You could say that Micaela Llosa is a walking billboard for her young store, Philomena.
“When I traveled to the U.S. [a few months back] I wore this,” the entrepreneur told me, pointing to Philomena’s Sophie cardigan, a lush, charcoal black alpaca jacket. “People literally stopped me in the street and asked where I got it.”
Of course, the former model, fashion blogger, and TV host also knows how to work it, as she brims with confidence not only in what she wears but what she does.
Tucked away on a side street between the dizzying movement of Ovalo Gutierrez and the deep stillness of Huaca Pucllana in Miraflores, Philomena is, as Micaela tells me, “more than a store, it’s a project.”
Canta Gallo necklaces (Photo courtesy of @philomena)
Local and national artisans have filled the store with soulful and free spirited wear and home decor, not only from the store’s namesake brand but from various other labels that share their core values: 100% Peruvian products made in sustainable work environments. Encouraging the work of artisans and the natural fibers they use (be it alpaca, cotton, leather, or suede), Philomena finds a way to connect the consumer to the producer with a small detail.
“It’s important to me that the artists we work with are recognized for their work,” says Micaela, pointing out the tag on a nearby knitted poncho, whereby a consumer can learn where it came from and who made it. “With these [tags] you can understand who made your clothes, where, what was the process, and understand a little more about what went into making the piece.”
Jimi Hendrix and Amy Winehouse honored in handcrafted alarpieces (Photo courtesy of @philomena)
Having worked 11 years and counting in the fashion business in some form or another, Micaela always knew she was interested in working with people and making a social impact. Her trips to Huaraz were especially life-altering, and would inspire her to focus less on trends and more so on sustainability – both in style and production. She continues to travel to keep in contact with her team of artisans (many of whom do not have access to phones or computers), whether it be to Ayacucho, Caral, Puno, Huancavelica, or the Shipiba communities on the outskirts of Lima.
And fashion travels as well. Currently, you can find the Philomena brand in locations as diverse as the fine Belmond hotels as well as the art store and gallery, Dedalo, in the bohemian district of Barranco – both of which see heavy foot traffic from tourists and foreigners.
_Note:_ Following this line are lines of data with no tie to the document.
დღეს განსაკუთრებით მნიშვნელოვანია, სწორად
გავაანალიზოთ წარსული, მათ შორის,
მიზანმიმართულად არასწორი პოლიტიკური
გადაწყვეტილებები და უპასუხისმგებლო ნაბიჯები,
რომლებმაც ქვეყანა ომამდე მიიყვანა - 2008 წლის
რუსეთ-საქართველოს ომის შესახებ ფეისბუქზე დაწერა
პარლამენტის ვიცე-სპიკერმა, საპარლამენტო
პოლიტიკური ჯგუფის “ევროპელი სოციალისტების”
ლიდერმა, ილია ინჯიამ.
“The Peruvian public is beginning to value these kind of things but the majority [of consumers] are not yet convinced…they’re not yet valuing their own heritage,” Micaela states. And when you consider the recent surge of shopping malls and invasion of foreign fast-fashion labels such as H&M and Forever 21, it’s painstakingly evident.
Rustic and vibrant sandals (Photo courtesy of @philomena)
With just over a year since opening the Philomena store, Micaela carries nearly all the marketing workload. She notes that “little by little things are moving, but productivity is vital” in order to get the word out there. Then, taking in a long, deep breath before letting out a chuckle and brightening into a wide grin, she concludes: “Nobody said it would be easy.”
What’s in a name?
As a woman’s name, Philomena likely derives from the Greek word, philomene, meaning “loved.” A name likely befitting her service, the nana (nanny) of Micaela’s mother was named Philomena, a somewhat over-the-top yet somehow endearing name, so characteristically adorned to Andean women (see: Fortunata, Santosa). “Growing up I would always hear about nana Philomena, how she would take care of [the family], do everything with care,” and it stuck with Micaela until it came time to search for her store’s name – something that would give a nod to women of the sierra.
“It’s important for us that it goes beyond just clothes, that there’s something behind it.”